CORE AREA: The total plane area of the portion
of a grille, face or register bounded by a line
tangent to the outer opening through which air
can pass. The core area is less than the register
size. Example, a 14X8 register may have a core
that is 1" less than the listed size, therefore,
the core area is 13X7=91 sq. in.
COUNTERFLOW: In heat exchange between two fluids,
opposite direction of flow, coldest portion of
one meeting coldest portion of the other.
CURTAIN WALL: An exterior wall that does not
carry a load such as a window wall.
CUBIC CENTIMETER (cc): Cubic centimeter, a volumetric
measurement that is also equal to one milliliter
CUBIC METER (m³): A measure of volume in
the metric system.
CURIE: A measure of the rate at which a radioactive
material decays.
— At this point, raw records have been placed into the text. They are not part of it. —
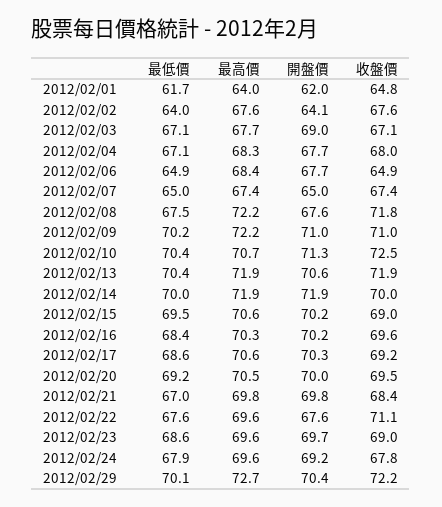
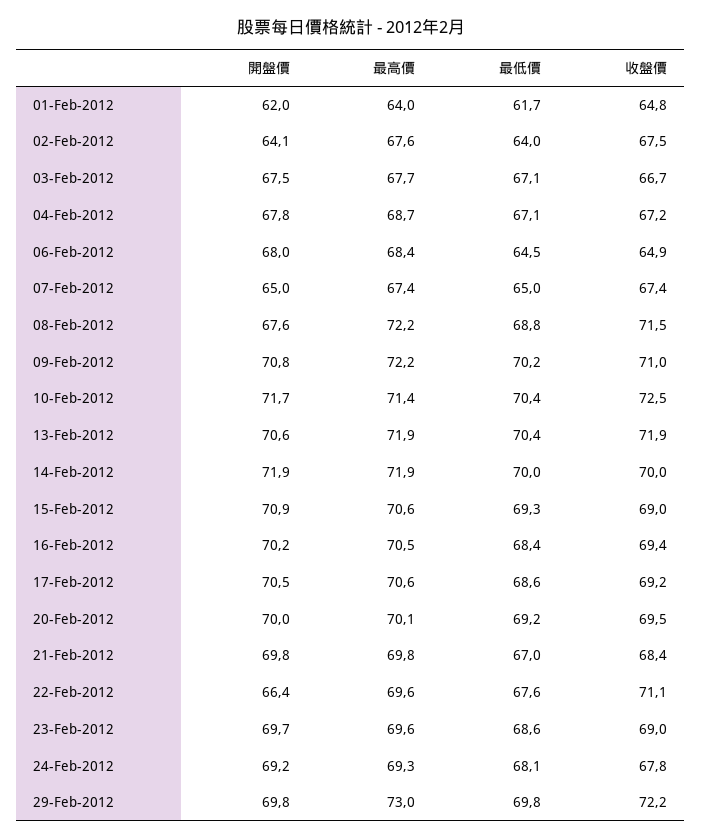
收盤價, 2012/02/02: 67.6 -> 67.5
開盤價, 2012/02/03: 69 -> 67.5
收盤價, 2012/02/03: 67.1 -> 66.7
最高價, 2012/02/04: 68.3 -> 68.7
開盤價, 2012/02/04: 67.7 -> 67.8
收盤價, 2012/02/04: 68 -> 67.2
最低價, 2012/02/06: 64.9 -> 64.5
開盤價, 2012/02/06: 67.7 -> 68
最低價, 2012/02/08: 67.5 -> 68.8
收盤價, 2012/02/08: 71.8 -> 71.5
開盤價, 2012/02/09: 71 -> 70.8
最高價, 2012/02/10: 70.7 -> 71.4
開盤價, 2012/02/10: 71.3 -> 71.7
最低價, 2012/02/15: 69.5 -> 69.3
開盤價, 2012/02/15: 70.2 -> 70.9
最高價, 2012/02/16: 70.3 -> 70.5
收盤價, 2012/02/16: 69.6 -> 69.4
開盤價, 2012/02/17: 70.3 -> 70.5
最高價, 2012/02/20: 70.5 -> 70.1
開盤價, 2012/02/22: 67.6 -> 66.4
最低價, 2012/02/24: 67.9 -> 68.1
最高價, 2012/02/24: 69.6 -> 69.3
最低價, 2012/02/29: 70.1 -> 69.8
最高價, 2012/02/29: 72.7 -> 73
開盤價, 2012/02/29: 70.4 -> 69.8

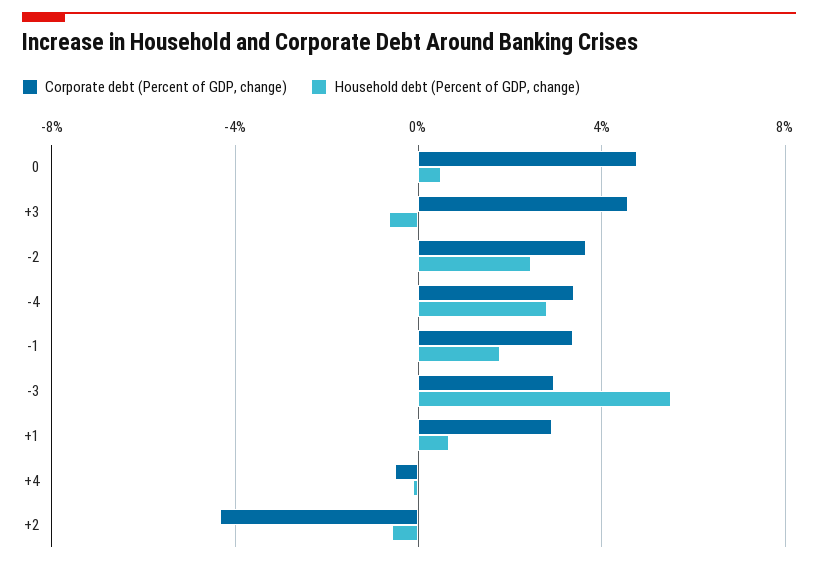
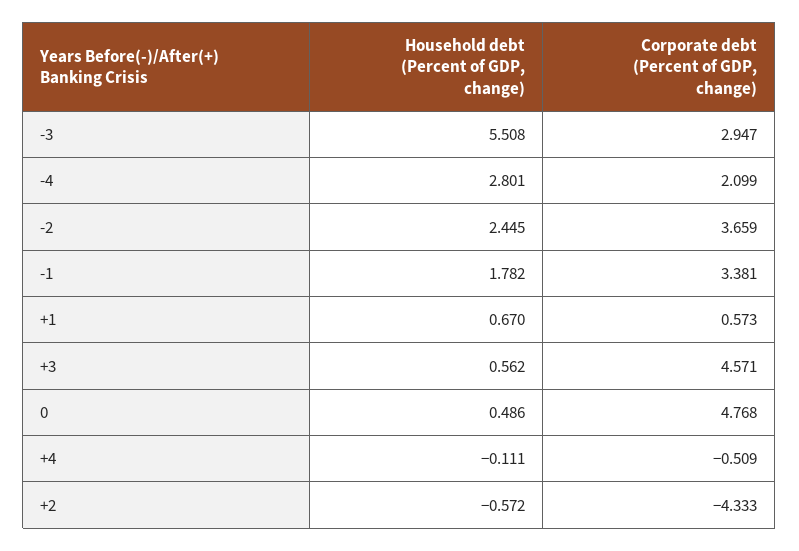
Household debt (Percent of GDP, change), +3: -0.5 -> 0.562
Corporate debt (Percent of GDP, change), -4: 3.5 -> 2.099
Corporate debt (Percent of GDP, change), +1: 3 -> 0.573

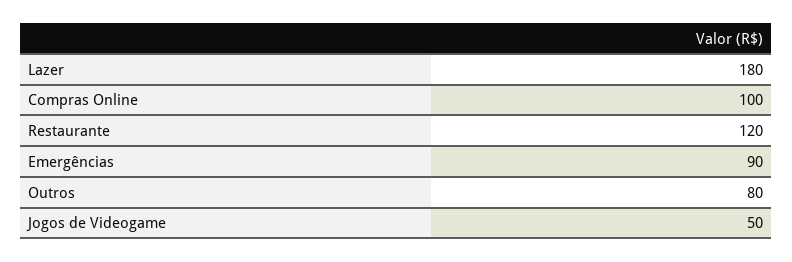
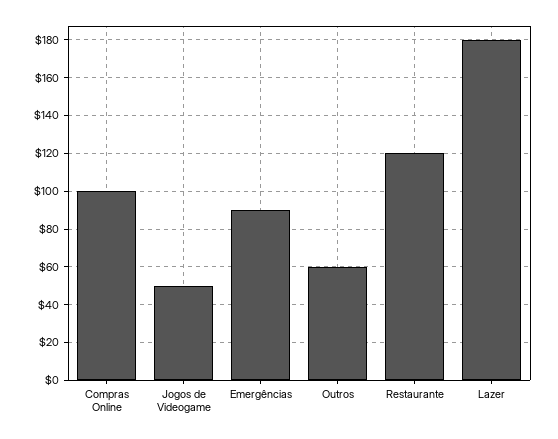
Outros: 80 -> 60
The radioactivity of one gram
of radium is a curie. It is named for Pierre and
Marie Curie, pioneers in radioactivity and discoverers
of the elements radium, radon, and polonium. One
curie corresponds to 37 billion disintegrations
CYCLING: Turning on and off; for energy conservation,
done at predetermined intervals, or when the power
usage is high.
CYCLONE SEPARATOR: A dust-collecting device that
has the ability to separate particles by size.
Typically used to collect respirable dust samples.